Decimotercer Domingo en el Tiempo Ordinario (1 de julio de 2018)

Las lecturas de hoy nos recuerdan que el deseo de Dios para que nosotros podamos alcanzar la plenitud, a medida que EL nos va formando, no es para después de la muerte sino en vida, a través de la fe en Cristo. Es por medio de esta fe vivificante que Dios nos llama a compartir la abundancia de nuestros dones con aquellos que lo necesitan. Francisco de Sales nos dice algo similar:

El deseo de Dios, que es que nosotros logremos la plenitud, nos ha sido comunicado de muchas formas. Entre los métodos empleados por Dios para demostrarnos que hemos sido creados para alcanzar la dicha eterna están la creación en primer lugar, y segundo, la venida de Jesús. En el momento en que EL se hizo humano asumió nuestra semejanza y nos cedió la Suya. ¿Sorprende entonces que nuestro bien amado Amante desee que nosotros nos amemos los unos a los otros como EL lo hizo?

Nada como el amor para despertar la urgencia en el corazón del hombre. Nuestro Señor padeció la muerte con amor, para que de esta forma la familia humana tuviera la oportunidad de convertirse en una familia divina.

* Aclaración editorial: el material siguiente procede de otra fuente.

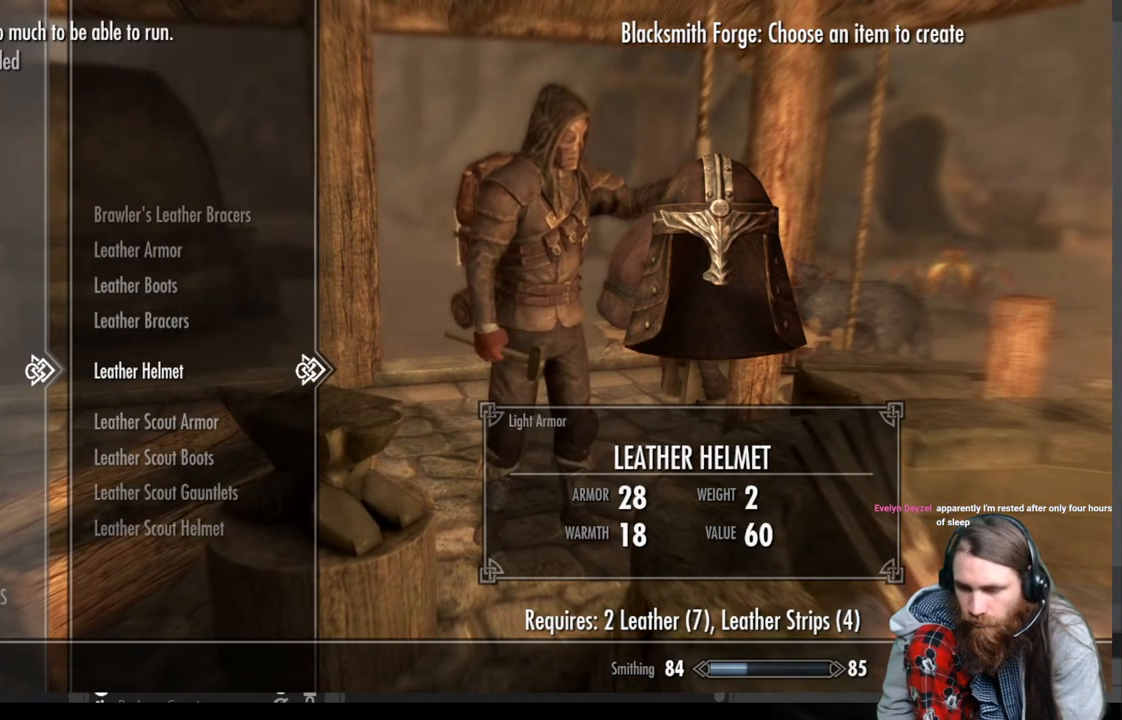
{"buttons": [], "left_stick": "center", "right_stick": "center", "events": [[50, "A", "up"], [317, "DPAD_UP", "down"], [433, "DPAD_UP", "up"]]}
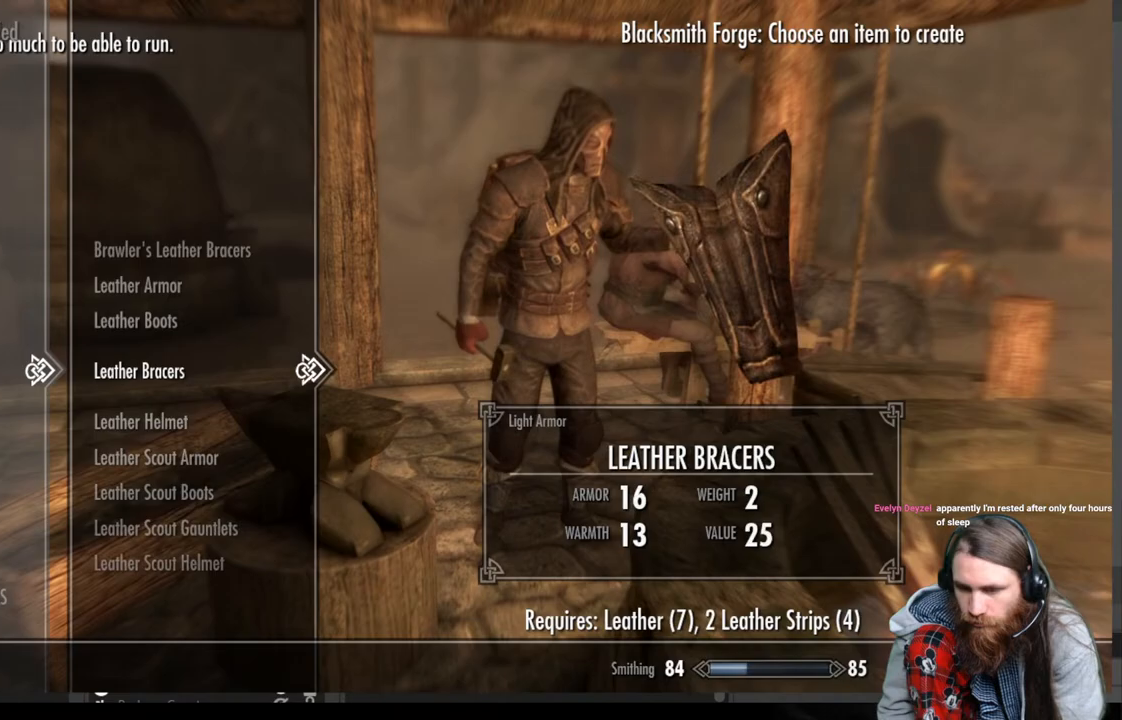
{"buttons": [], "left_stick": "center", "right_stick": "center", "events": [[67, "A", "down"], [150, "A", "up"], [217, "A", "down"], [350, "A", "up"]]}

El amor entregado de Jesús obra en nosotros de manera especial. El desea que vivamos en El. Por lo tanto, para dar Gloria a Dios, debemos hacer un esfuerzo para que todas nuestras obras, nuestras acciones, nuestros pensamientos y afectos se materialicen.

La voluntad de Dios es que todos los humanos seamos eternamente felices. Nuestra voluntad debe corresponder a la voluntad de Dios. Por ende, nosotros debemos esforzarnos por alcanzar la plenitud, tal y como EL lo desea para nosotros. En la medida en que Dios nos de los medios para lograr este objetivo, debemos aceptar toda la gracia que El ha destinado para nosotros y que nos otorga. Debemos armarnos de coraje, y de total honestidad, para vivir de acuerdo a lo que somos. ¡Debemos imitar a Jesús, con tanta perfección como nos sea posible, ya que EL vino a este mundo a enseñarnos lo que debemos hacer para poder preservar esa belleza, esa divina semejanza que EL reparó y embelleció en nosotros tan completamente! Es esta misma divina semejanza la que debemos aprender a identificar, y que debemos ayudar a preservar en los demás. Porque ellos también son hijos de Dios. Caminemos entonces por la senda del amor como hijos amados de Dios.

(L. Fiorelli, ed. Sermones; San Francisco de Sales, Tratado del Amor de Dios).